**EXTRACTED TEXT:**
==============================

MciprianM's blog

By MciprianM, 14 years ago, In English
A couple of weeks ago one of my colleagues at college asked me if I could find the solution to this problem that was in a Microsoft interview. I thought about it and later that night I had a couple of solutions including the O(NlgN)  O(lgN) one (reading the sequences is counted out ) that was required for it. Next morning I also had an implementation in C++ of the solution which worked fine. Now if you want to take a shot at it, the problem statement goes like this:

You are given two sorted sequences of 32-bit integer numbers. Find the median of the sequence obtained by concatening the two sequences.


I will later post the solutions I found, because I like the sort of trade-off that appears whilst you improve your solution's execution time. But I don't want to spoil all the fun. So, for now, I will leave you the time to solve it. If you want to step up, you can e-mail me the solutions at [email protected] and I will post the names of the best 10 solvers in the solution post.

==============================

**RECORDED INFORMATION:**

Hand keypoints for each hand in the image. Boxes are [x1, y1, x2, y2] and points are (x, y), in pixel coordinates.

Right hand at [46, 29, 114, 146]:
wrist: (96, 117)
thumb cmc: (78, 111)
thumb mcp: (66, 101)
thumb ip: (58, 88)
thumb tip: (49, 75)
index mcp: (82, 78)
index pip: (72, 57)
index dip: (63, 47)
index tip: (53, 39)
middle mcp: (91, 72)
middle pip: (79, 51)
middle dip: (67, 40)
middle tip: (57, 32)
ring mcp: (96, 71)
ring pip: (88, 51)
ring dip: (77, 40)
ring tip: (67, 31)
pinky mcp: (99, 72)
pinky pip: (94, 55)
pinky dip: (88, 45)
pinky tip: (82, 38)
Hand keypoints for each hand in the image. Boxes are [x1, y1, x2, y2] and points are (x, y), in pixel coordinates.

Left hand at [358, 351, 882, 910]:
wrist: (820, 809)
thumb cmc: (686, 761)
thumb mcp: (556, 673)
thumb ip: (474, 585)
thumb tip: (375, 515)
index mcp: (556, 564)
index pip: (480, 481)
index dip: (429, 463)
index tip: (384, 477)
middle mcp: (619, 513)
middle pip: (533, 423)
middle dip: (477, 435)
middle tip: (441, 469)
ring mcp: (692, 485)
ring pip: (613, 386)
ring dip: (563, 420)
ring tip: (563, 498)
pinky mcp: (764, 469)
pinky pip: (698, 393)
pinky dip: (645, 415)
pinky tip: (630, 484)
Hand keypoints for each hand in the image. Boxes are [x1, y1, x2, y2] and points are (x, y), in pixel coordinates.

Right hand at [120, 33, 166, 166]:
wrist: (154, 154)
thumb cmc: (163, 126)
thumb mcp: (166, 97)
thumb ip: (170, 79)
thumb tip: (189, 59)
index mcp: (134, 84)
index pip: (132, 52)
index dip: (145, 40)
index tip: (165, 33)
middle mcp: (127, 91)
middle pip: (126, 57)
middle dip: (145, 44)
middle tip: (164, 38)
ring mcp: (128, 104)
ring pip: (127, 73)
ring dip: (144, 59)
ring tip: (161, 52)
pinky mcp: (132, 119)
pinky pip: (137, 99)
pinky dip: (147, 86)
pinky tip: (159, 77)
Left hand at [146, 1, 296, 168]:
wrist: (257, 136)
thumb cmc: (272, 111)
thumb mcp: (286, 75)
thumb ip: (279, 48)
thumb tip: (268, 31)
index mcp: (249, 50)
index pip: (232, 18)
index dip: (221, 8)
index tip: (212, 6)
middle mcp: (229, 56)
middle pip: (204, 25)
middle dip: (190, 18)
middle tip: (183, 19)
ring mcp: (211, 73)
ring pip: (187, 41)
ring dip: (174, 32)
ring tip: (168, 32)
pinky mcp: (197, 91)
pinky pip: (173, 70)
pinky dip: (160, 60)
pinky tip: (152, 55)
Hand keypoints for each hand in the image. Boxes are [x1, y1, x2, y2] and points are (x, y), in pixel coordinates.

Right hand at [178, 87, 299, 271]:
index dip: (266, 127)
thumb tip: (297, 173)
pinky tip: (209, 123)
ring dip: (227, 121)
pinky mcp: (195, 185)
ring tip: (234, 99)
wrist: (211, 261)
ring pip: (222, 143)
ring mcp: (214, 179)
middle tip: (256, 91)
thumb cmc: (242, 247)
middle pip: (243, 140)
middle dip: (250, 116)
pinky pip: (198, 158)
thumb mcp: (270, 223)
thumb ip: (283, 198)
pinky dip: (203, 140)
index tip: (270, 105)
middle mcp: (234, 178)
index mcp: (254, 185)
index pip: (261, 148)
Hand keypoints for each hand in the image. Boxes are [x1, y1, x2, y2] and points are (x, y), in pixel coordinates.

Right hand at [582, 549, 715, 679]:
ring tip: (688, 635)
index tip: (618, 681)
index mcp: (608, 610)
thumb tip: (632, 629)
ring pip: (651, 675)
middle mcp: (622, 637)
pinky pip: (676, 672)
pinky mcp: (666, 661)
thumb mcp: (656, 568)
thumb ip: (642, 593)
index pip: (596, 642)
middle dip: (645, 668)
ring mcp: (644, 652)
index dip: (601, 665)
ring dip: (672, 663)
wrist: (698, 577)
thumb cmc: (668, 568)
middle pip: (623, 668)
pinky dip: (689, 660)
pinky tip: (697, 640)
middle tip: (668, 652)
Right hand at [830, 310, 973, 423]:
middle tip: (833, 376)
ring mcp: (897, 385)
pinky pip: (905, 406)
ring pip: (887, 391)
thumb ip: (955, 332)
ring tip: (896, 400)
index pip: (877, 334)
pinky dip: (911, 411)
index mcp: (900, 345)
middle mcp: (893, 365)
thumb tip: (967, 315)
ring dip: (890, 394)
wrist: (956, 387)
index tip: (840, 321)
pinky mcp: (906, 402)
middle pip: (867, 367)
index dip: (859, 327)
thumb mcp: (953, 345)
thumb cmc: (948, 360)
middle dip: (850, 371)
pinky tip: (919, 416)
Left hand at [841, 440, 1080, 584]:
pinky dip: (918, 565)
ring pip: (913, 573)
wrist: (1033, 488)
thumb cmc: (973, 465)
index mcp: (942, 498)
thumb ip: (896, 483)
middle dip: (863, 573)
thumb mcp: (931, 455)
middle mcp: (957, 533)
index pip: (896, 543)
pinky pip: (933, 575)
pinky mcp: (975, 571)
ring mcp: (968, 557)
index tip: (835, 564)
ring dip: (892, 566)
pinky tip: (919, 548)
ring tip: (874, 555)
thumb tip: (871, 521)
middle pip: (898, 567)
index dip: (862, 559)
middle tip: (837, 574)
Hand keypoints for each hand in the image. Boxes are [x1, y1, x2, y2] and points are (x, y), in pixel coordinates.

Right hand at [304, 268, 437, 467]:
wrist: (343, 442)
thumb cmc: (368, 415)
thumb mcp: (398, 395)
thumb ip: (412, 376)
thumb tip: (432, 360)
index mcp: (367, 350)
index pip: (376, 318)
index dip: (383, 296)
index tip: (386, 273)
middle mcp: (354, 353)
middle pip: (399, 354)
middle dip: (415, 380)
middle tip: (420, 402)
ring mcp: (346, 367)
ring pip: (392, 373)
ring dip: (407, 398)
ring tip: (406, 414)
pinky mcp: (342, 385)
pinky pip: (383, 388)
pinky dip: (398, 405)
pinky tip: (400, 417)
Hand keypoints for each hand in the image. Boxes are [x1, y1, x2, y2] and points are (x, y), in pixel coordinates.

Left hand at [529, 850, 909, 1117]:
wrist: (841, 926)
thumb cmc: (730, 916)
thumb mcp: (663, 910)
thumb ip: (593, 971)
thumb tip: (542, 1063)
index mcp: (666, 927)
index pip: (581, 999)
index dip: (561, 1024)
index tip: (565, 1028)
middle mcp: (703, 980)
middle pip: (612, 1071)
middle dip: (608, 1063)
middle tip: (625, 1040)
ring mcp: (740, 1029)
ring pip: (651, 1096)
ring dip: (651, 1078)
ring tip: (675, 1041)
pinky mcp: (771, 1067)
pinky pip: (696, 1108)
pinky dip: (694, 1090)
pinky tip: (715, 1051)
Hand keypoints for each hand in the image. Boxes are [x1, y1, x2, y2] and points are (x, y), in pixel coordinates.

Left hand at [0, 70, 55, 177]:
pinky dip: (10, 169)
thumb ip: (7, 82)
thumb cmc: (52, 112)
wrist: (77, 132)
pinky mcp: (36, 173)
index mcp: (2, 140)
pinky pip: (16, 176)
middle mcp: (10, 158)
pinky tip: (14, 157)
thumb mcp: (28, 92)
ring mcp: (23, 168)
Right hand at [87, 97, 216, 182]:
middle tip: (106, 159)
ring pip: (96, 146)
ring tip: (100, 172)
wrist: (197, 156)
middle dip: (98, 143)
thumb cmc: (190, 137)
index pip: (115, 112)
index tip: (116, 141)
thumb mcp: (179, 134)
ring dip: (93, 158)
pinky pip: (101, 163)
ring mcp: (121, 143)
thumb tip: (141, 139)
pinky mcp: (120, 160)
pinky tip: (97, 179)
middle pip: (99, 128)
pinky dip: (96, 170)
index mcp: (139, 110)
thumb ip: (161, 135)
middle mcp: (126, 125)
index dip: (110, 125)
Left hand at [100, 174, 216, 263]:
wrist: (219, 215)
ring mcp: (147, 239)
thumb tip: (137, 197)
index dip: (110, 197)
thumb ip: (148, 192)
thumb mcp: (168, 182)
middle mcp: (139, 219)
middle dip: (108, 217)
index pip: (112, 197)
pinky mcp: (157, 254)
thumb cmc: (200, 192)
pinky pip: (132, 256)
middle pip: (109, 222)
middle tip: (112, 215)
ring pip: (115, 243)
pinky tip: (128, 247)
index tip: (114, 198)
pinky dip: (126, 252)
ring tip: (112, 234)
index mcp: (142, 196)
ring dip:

==============================

**ASSIGNED TASK 1:** According to the blog post about finding the median of two sorted sequences, which company's interview did the problem come from?
**ASSIGNED TASK 2:** Carry on writing the blog post about finding the median of two sorted sequences, picking up after its final sentence.

**RESPONSE AREA 1:** Microsoft.

**RESPONSE AREA 2:**
P.S.: Regarding round #17 and #18, I was very busy with the exams and I didn't have the time to participate at them. But I took my shot at round #20 and came out 9th and hopefully I will be free to take my shot at round #19.

UPD1. Thanks to fcdkbear for pointing out that I requested an O(NlgN) algorithm.
UPD2. The two sequences are stored in arrays, so you have random acces to the elements.

  • Vote: I like it
  • +2
  • Vote: I do not like it

14 years ago, # |
  Vote: I like it 0 Vote: I do not like it
// Preudo code: O(length1 + length2)


int next(const Seq& s1, Seq::iterator& it1, const Seq& s2, Seq::iterator& it2) {
int res = 0;
if (it1 == s1.end()) {
res = *it2;
it2++;
return res;
}
if (it2 == s2.end()) {
res = *it1;
it1++;
return res;
}
if (*it1 < *it2) {
res = *it1;
it1++;
return res;
} else {
res = *it2;
it2++;
return res;
}
}

int med(const Seq& s1, const Seq& s2) {
Seq::iterator it1 = s1.begin();
Seq::iterator m1 = s1.begin();
Seq::iterator it2 = s2.begin();
Seq::iterator m2 = s2.begin();
int res = 0;
bool flag = true;
while (it1 != s1.end() || it2 != s2.end()) {
next(s1, it1, s2, it2);
if (flag) {
res = next(s1, m1, s2, m2);
}
flag = !flag;
}
return res;
}

  • 14 years ago, # ^ |
      Vote: I like it 0 Vote: I do not like it
    Mine is O(lg^2 N) one.
    so you have 2 array of integers and they are sorted.
    #define size= total size of array 1 and array 2
    let's assume tot=sorted array after you combine array 1 and array 2
    function Occ(x) = total occurrence x in array 1 and array 2( you can do binary search or use STL lower_bound)
    1. if median is odd, the index of median in tot is (size+1)/2, so you do binary search.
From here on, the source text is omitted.